> _TASK TO COMPLETE_: Could you rewrite the items below, swapping every "common name" for "vernacular name" and leaving everything else unchanged?

=== RECORDS ===

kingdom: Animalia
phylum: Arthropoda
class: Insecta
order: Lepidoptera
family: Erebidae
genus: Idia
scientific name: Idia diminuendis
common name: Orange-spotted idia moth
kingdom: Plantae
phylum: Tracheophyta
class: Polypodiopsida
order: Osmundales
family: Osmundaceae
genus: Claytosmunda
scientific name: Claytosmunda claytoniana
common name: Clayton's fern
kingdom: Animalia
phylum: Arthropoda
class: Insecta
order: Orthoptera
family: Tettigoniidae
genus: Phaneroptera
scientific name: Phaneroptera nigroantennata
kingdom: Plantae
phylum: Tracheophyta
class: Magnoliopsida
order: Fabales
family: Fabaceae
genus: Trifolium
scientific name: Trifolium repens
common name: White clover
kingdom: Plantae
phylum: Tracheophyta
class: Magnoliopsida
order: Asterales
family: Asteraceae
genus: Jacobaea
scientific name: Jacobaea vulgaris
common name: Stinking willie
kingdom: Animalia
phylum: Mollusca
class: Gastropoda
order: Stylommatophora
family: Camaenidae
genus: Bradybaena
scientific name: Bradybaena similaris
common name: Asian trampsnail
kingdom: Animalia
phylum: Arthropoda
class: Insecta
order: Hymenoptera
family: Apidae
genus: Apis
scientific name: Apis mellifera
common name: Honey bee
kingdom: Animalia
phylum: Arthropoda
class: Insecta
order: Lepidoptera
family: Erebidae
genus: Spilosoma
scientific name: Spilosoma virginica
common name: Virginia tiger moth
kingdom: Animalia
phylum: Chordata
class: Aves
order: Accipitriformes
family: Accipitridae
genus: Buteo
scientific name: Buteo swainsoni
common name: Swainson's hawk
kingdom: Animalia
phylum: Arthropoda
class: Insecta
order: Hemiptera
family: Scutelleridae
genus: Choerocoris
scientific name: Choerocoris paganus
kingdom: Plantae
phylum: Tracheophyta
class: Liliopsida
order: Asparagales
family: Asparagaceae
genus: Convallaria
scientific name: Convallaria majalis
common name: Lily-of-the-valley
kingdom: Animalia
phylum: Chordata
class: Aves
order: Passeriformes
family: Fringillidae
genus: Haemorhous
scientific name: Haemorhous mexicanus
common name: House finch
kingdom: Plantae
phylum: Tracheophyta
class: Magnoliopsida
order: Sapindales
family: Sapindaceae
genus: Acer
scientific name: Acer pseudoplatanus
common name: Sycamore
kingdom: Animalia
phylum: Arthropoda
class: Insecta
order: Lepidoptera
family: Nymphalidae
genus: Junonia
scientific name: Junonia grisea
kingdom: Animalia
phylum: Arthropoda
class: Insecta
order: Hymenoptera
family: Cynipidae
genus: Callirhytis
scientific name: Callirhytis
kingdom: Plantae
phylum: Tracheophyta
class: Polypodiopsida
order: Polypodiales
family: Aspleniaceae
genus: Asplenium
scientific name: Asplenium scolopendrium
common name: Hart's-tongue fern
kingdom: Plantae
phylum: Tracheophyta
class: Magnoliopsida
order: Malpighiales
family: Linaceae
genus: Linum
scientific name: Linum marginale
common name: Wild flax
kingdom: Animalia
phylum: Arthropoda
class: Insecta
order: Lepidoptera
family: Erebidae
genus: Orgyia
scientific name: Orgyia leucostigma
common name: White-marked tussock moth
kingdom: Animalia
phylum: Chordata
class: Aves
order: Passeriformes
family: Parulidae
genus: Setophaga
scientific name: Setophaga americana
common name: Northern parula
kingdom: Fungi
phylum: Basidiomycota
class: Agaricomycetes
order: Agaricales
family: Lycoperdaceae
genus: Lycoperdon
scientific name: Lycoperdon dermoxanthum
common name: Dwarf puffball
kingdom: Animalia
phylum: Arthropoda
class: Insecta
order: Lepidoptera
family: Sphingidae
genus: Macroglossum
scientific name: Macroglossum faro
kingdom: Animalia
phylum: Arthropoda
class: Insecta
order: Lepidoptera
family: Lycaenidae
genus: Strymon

===

> _RESULT_:
kingdom: Animalia
phylum: Arthropoda
class: Insecta
order: Lepidoptera
family: Erebidae
genus: Idia
scientific name: Idia diminuendis
vernacular name: Orange-spotted idia moth
kingdom: Plantae
phylum: Tracheophyta
class: Polypodiopsida
order: Osmundales
family: Osmundaceae
genus: Claytosmunda
scientific name: Claytosmunda claytoniana
vernacular name: Clayton's fern
kingdom: Animalia
phylum: Arthropoda
class: Insecta
order: Orthoptera
family: Tettigoniidae
genus: Phaneroptera
scientific name: Phaneroptera nigroantennata
kingdom: Plantae
phylum: Tracheophyta
class: Magnoliopsida
order: Fabales
family: Fabaceae
genus: Trifolium
scientific name: Trifolium repens
vernacular name: White clover
kingdom: Plantae
phylum: Tracheophyta
class: Magnoliopsida
order: Asterales
family: Asteraceae
genus: Jacobaea
scientific name: Jacobaea vulgaris
vernacular name: Stinking willie
kingdom: Animalia
phylum: Mollusca
class: Gastropoda
order: Stylommatophora
family: Camaenidae
genus: Bradybaena
scientific name: Bradybaena similaris
vernacular name: Asian trampsnail
kingdom: Animalia
phylum: Arthropoda
class: Insecta
order: Hymenoptera
family: Apidae
genus: Apis
scientific name: Apis mellifera
vernacular name: Honey bee
kingdom: Animalia
phylum: Arthropoda
class: Insecta
order: Lepidoptera
family: Erebidae
genus: Spilosoma
scientific name: Spilosoma virginica
vernacular name: Virginia tiger moth
kingdom: Animalia
phylum: Chordata
class: Aves
order: Accipitriformes
family: Accipitridae
genus: Buteo
scientific name: Buteo swainsoni
vernacular name: Swainson's hawk
kingdom: Animalia
phylum: Arthropoda
class: Insecta
order: Hemiptera
family: Scutelleridae
genus: Choerocoris
scientific name: Choerocoris paganus
kingdom: Plantae
phylum: Tracheophyta
class: Liliopsida
order: Asparagales
family: Asparagaceae
genus: Convallaria
scientific name: Convallaria majalis
vernacular name: Lily-of-the-valley
kingdom: Animalia
phylum: Chordata
class: Aves
order: Passeriformes
family: Fringillidae
genus: Haemorhous
scientific name: Haemorhous mexicanus
vernacular name: House finch
kingdom: Plantae
phylum: Tracheophyta
class: Magnoliopsida
order: Sapindales
family: Sapindaceae
genus: Acer
scientific name: Acer pseudoplatanus
vernacular name: Sycamore
kingdom: Animalia
phylum: Arthropoda
class: Insecta
order: Lepidoptera
family: Nymphalidae
genus: Junonia
scientific name: Junonia grisea
kingdom: Animalia
phylum: Arthropoda
class: Insecta
order: Hymenoptera
family: Cynipidae
genus: Callirhytis
scientific name: Callirhytis
kingdom: Plantae
phylum: Tracheophyta
class: Polypodiopsida
order: Polypodiales
family: Aspleniaceae
genus: Asplenium
scientific name: Asplenium scolopendrium
vernacular name: Hart's-tongue fern
kingdom: Plantae
phylum: Tracheophyta
class: Magnoliopsida
order: Malpighiales
family: Linaceae
genus: Linum
scientific name: Linum marginale
vernacular name: Wild flax
kingdom: Animalia
phylum: Arthropoda
class: Insecta
order: Lepidoptera
family: Erebidae
genus: Orgyia
scientific name: Orgyia leucostigma
vernacular name: White-marked tussock moth
kingdom: Animalia
phylum: Chordata
class: Aves
order: Passeriformes
family: Parulidae
genus: Setophaga
scientific name: Setophaga americana
vernacular name: Northern parula
kingdom: Fungi
phylum: Basidiomycota
class: Agaricomycetes
order: Agaricales
family: Lycoperdaceae
genus: Lycoperdon
scientific name: Lycoperdon dermoxanthum
vernacular name: Dwarf puffball
kingdom: Animalia
phylum: Arthropoda
class: Insecta
order: Lepidoptera
family: Sphingidae
genus: Macroglossum
scientific name: Macroglossum faro
kingdom: Animalia
phylum: Arthropoda
class: Insecta
order: Lepidoptera
family: Lycaenidae
genus: Strymon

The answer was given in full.